• **Extract to read**
Segment Open

# Is That A Hernia???



## queensonesock99 (May 23, 2011)

I have a 12 year old paint mare, who I've had since she was 2. She showed heavily for years but for the past 3 years she's been just a trail horse. Never in the past did she have a hernia.

All summer I battled a hoof abcess and finally got that taken care of. Yesterday I rode her for the first time. We walked and did a small amount of trotting. Nothing out of the norm. A humungo tractor did fly by us and she got spooked and did a bit of wheeling around but nothing crazy. 

Then my Mom calls me and says she has a lump bigger than an egg on the underside of her belly in the middle. It's soft, and she's not bothered by it. 
Otherwise, her mentation is slightly dull but hard to say because she's a quiet horse to begin with. 

My question is, can hernias spontaneously occur at an age this old without major trauma? Or could it be some sort of swelling from ??? It's directly under her belly so it would be hard for someone to kick her there... I have discussed it with the vet and when I go there today I'll check her temperature and feel the lump... otherwise I'll have the vet out Monday.

Pictures are attached

Thank you very much. Caryn


----------



## nuisance (Sep 8, 2011)

It sure looks like it. Is it tender to touch? if so, she needs the vet immediately, may have some bowel caught in there. If it gives you a "squishy" feeling/sound when manipulated, it for sure is a hernia... Take care, and good luck!


----------



## tina298 (Aug 21, 2011)

Segment Closed

• **What the task asks**
Carry on the forum thread about the lump on the paint mare's belly, starting right after its last line.

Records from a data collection
Segment Open

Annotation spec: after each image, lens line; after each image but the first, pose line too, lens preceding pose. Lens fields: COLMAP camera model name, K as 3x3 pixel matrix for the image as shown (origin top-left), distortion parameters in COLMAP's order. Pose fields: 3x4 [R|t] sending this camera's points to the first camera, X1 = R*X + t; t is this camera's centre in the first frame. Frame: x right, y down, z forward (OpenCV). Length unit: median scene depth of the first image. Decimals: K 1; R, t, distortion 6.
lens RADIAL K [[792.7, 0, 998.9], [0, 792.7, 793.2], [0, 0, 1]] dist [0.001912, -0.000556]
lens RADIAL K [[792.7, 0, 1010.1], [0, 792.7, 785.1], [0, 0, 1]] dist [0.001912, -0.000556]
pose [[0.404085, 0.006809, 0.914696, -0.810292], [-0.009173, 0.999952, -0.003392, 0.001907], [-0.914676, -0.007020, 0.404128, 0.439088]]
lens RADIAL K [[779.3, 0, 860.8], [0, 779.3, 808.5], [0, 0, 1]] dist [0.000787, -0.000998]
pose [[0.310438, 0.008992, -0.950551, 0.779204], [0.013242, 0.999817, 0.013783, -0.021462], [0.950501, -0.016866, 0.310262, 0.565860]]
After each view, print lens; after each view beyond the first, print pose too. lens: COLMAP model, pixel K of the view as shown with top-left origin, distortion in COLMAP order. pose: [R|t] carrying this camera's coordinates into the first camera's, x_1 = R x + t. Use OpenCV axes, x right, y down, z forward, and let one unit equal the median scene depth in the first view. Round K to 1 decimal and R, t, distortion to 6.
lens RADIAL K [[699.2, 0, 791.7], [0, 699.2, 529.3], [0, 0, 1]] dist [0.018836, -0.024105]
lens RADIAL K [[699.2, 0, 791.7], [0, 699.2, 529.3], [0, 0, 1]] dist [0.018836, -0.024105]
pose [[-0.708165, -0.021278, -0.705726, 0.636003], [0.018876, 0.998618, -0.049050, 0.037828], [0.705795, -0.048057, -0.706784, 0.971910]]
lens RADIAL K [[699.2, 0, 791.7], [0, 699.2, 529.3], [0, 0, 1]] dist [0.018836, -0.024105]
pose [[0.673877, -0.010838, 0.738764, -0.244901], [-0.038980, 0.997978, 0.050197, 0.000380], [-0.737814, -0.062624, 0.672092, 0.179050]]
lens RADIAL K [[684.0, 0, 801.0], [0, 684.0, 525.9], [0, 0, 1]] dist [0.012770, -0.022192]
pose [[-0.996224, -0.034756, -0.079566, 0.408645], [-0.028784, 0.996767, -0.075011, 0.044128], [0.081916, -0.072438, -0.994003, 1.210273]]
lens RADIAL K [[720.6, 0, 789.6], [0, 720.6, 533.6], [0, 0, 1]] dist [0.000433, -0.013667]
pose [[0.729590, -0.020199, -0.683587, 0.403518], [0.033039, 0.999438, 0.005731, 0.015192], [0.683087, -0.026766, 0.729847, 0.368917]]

Segment Closed

• **Reply**
hi it does look like a hernia, my filly had a lump under her belly not long ago, i thought it was a hernia so did alot of my friends, i had the vet out, thankfully it wasnt, was just a insect bite,  the vet said to me if its a hernia put your finger on the lump and press it inwards to see if u can feel a hole, or anything in there! if so its proberly a hernia, 
best of luck, hope its nothing serious.


----------



## queensonesock99 (May 23, 2011)

Thank you both for replying. I do not think it is a hernia any more. I gave it a good feel and couldn't feel any hole. Plus, she's 12. If she had a hernia it would have presented long before now.

Thanks again.


----------



## kevinshorses (Aug 15, 2009)

If you hadn't said anything about an abcess I would have said it for sure was a hernia, but it could be infection that worked its way up the leg and settled in the skin along the belly where there is more room for it. You should call the vet but it's nothing to worry about. If it's a hernia you'll need to have it repaired and if it's an infection then she'll need some anti-biotics.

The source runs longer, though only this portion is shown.